This book considers the effects of the American civil war on those writers and artists who helped their young nation imagine itself. the writers and artists of the early to mid-nineteenth century. One of the war's many traumas was the pain of witnessing the disintegration of a symbolic order they had helped construct in previous decades. If Emerson, Whitman, Hawthorne and Melville grounded their writing on a coherent national myth, aimed at a familiar audience, the
civil war challenged every prior presumption and called on the writers to confront novel exigencies with a suitable new style and form. Put another way, it forced them to engage anew with the language and symbols that had shaped America's previous conception of itself.

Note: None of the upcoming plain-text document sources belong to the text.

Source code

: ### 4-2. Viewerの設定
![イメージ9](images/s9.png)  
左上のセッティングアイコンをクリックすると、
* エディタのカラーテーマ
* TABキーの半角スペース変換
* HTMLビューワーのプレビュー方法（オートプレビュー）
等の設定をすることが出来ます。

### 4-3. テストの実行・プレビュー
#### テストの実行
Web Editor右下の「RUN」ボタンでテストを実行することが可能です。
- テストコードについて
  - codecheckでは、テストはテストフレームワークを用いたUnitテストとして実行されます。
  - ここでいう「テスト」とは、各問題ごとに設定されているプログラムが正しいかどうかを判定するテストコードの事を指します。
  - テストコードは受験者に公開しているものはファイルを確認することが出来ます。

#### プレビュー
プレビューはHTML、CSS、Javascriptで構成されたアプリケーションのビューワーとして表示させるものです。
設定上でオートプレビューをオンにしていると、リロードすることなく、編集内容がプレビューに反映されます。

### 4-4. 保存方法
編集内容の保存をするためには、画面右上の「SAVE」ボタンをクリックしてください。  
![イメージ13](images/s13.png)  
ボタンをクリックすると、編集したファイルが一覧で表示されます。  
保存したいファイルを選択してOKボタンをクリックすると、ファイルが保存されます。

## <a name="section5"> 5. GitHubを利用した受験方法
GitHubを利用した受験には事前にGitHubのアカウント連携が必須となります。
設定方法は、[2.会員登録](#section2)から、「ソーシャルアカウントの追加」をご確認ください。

As a result, poetry became
more important for Emerson and Melville, while the prose form re-emerged in Whitman's undervalued Memoranda During the War. It energized the poetry of Emily Dickinson and seemed to silence Hawthorne, who could no longer organize romance amid the wartime reports he read and the military camps he visited.

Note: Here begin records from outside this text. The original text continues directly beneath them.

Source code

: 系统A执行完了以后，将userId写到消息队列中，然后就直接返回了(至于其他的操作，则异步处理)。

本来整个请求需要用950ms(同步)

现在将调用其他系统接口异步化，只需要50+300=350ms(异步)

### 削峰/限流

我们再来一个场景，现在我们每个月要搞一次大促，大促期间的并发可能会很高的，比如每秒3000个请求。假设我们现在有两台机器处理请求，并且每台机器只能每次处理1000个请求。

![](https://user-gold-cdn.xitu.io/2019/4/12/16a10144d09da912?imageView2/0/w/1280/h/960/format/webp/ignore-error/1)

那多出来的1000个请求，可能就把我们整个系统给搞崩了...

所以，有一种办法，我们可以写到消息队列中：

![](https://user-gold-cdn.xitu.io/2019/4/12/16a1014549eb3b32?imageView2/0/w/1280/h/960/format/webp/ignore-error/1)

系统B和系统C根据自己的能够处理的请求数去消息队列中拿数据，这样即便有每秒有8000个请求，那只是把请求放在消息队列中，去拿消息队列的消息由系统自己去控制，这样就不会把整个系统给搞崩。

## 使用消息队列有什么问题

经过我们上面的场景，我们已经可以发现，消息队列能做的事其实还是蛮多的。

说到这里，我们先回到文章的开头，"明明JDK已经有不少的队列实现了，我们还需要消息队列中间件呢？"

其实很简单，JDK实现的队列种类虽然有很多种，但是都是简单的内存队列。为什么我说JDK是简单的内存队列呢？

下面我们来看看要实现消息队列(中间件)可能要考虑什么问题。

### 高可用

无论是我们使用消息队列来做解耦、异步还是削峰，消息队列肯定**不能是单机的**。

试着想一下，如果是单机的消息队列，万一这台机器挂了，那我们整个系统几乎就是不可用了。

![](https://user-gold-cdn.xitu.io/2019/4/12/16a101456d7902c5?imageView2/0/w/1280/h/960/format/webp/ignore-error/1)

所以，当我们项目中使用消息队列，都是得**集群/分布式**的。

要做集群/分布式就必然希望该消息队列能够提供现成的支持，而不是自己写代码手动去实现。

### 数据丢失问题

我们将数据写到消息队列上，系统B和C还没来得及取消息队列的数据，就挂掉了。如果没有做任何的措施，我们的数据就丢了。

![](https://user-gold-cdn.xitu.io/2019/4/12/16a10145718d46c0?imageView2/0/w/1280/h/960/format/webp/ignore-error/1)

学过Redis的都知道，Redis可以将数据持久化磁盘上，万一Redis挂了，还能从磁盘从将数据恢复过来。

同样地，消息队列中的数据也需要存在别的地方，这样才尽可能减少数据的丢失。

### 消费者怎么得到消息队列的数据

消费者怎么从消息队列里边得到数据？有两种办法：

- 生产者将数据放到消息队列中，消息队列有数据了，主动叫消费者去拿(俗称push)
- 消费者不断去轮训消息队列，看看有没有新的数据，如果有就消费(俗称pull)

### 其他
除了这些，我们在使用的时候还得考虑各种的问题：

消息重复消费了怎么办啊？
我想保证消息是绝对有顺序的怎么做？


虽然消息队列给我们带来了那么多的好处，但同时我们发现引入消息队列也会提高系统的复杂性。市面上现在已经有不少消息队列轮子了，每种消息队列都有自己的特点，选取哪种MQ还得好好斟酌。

Fuller shows how the war shaped and influenced poetic language and narrative during a time of full scale national crisis. In so doing, his book takes up where very few literary historians have previously ventured. Seeking to change the way scholars and students read the late work of major writers such as Hawthorne, Emerson, and Melville, this study challenges easy conclusions and earlier notions about the differences between ante- and postbellum writing. It uncovers a host of continuities
extending from the 'Romantic' to the 'Realist' periods of American writing while also revealing previously unseen ruptures and tensions within the work of individual writers. It offers a literary history from the era that forever changed America's early idealism into something rawer-and something more
American-that set the stage for a new model of literary social engagement and experimentation.